Your goal:
Express the lines of the records as a numbered list, leaving out blank lines and omitting the pictures.

-- BEGIN Entries shown --

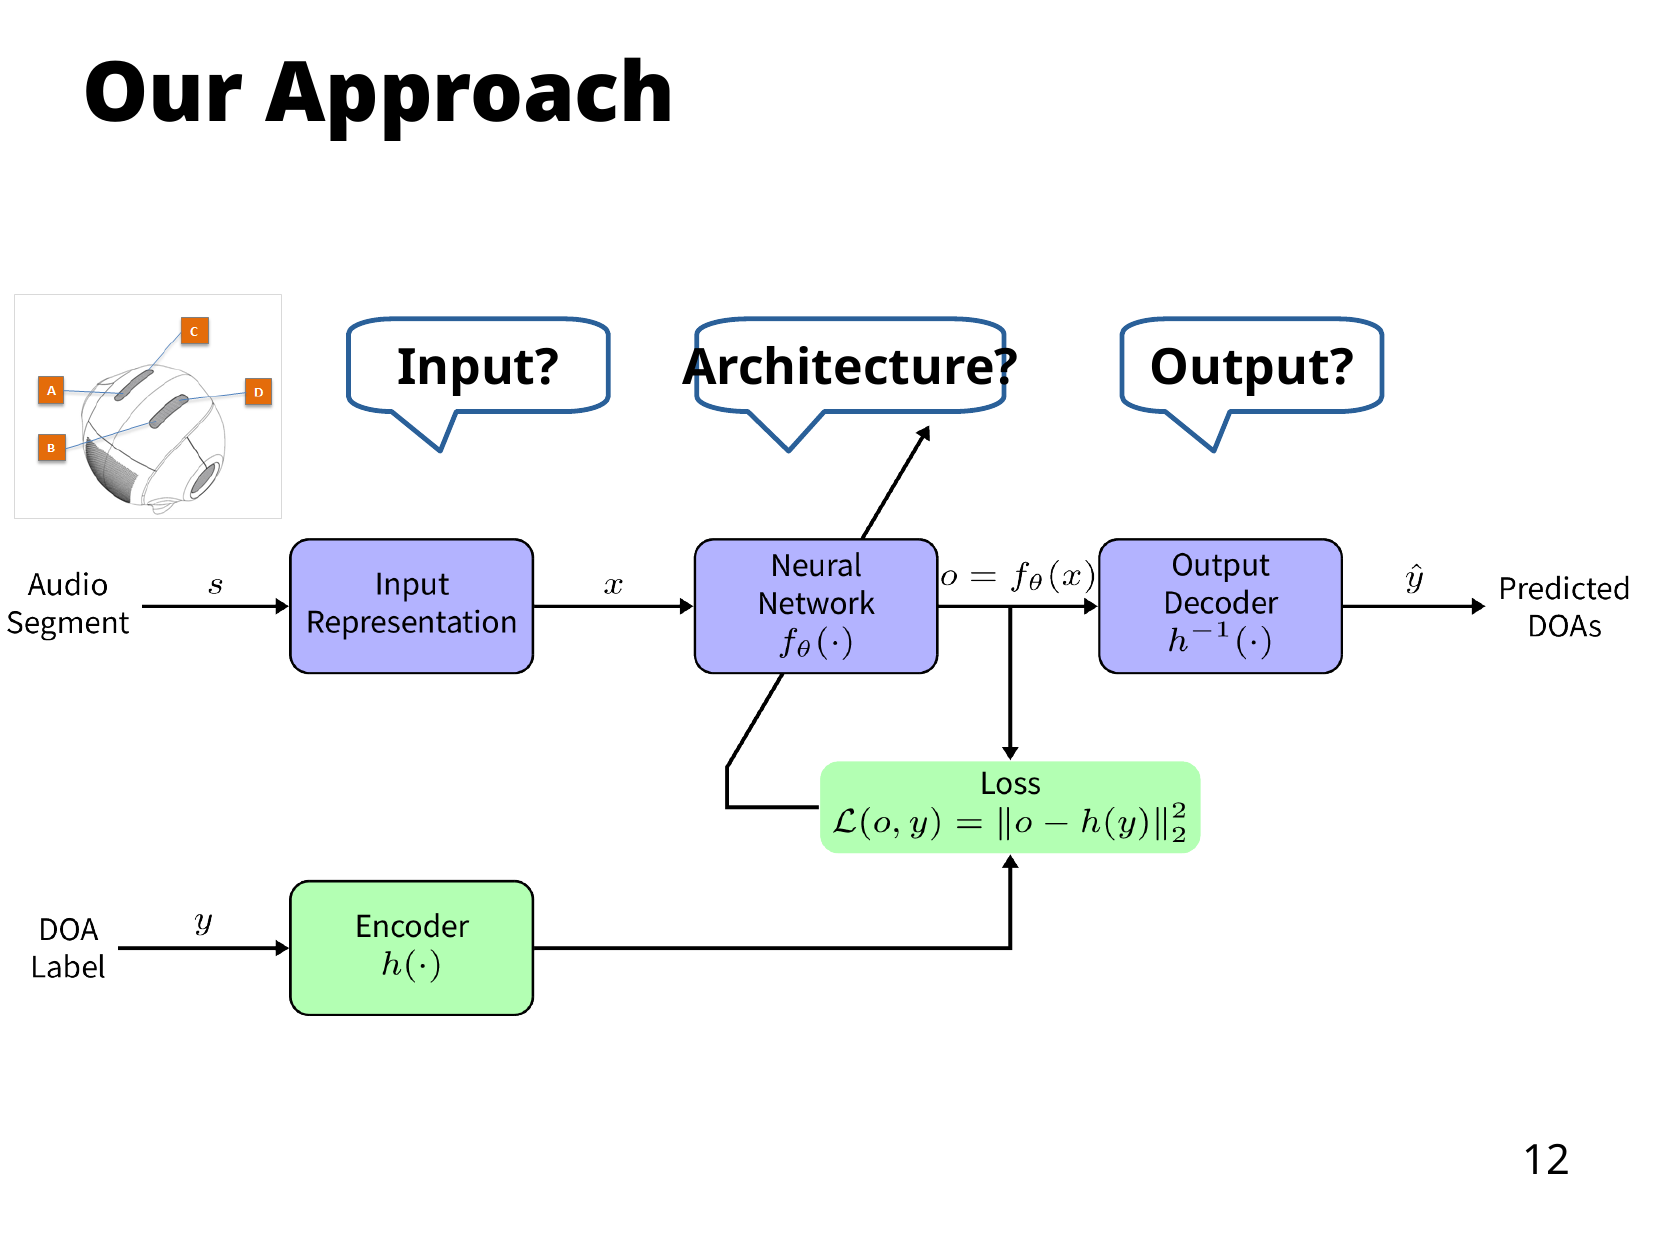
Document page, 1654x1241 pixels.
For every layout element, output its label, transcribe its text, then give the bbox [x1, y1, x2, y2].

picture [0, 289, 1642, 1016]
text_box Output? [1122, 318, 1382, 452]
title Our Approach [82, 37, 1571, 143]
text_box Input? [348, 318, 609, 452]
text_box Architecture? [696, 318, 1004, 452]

-- END Entries shown --

Response to the exercise:
1. Document page, 1654x1241 pixels.
2. For every layout element, output its label, transcribe its text, then give the bbox [x1, y1, x2, y2].
3. picture [0, 289, 1642, 1016]
4. text_box Output? [1122, 318, 1382, 452]
5. title Our Approach [82, 37, 1571, 143]
6. text_box Input? [348, 318, 609, 452]
7. text_box Architecture? [696, 318, 1004, 452]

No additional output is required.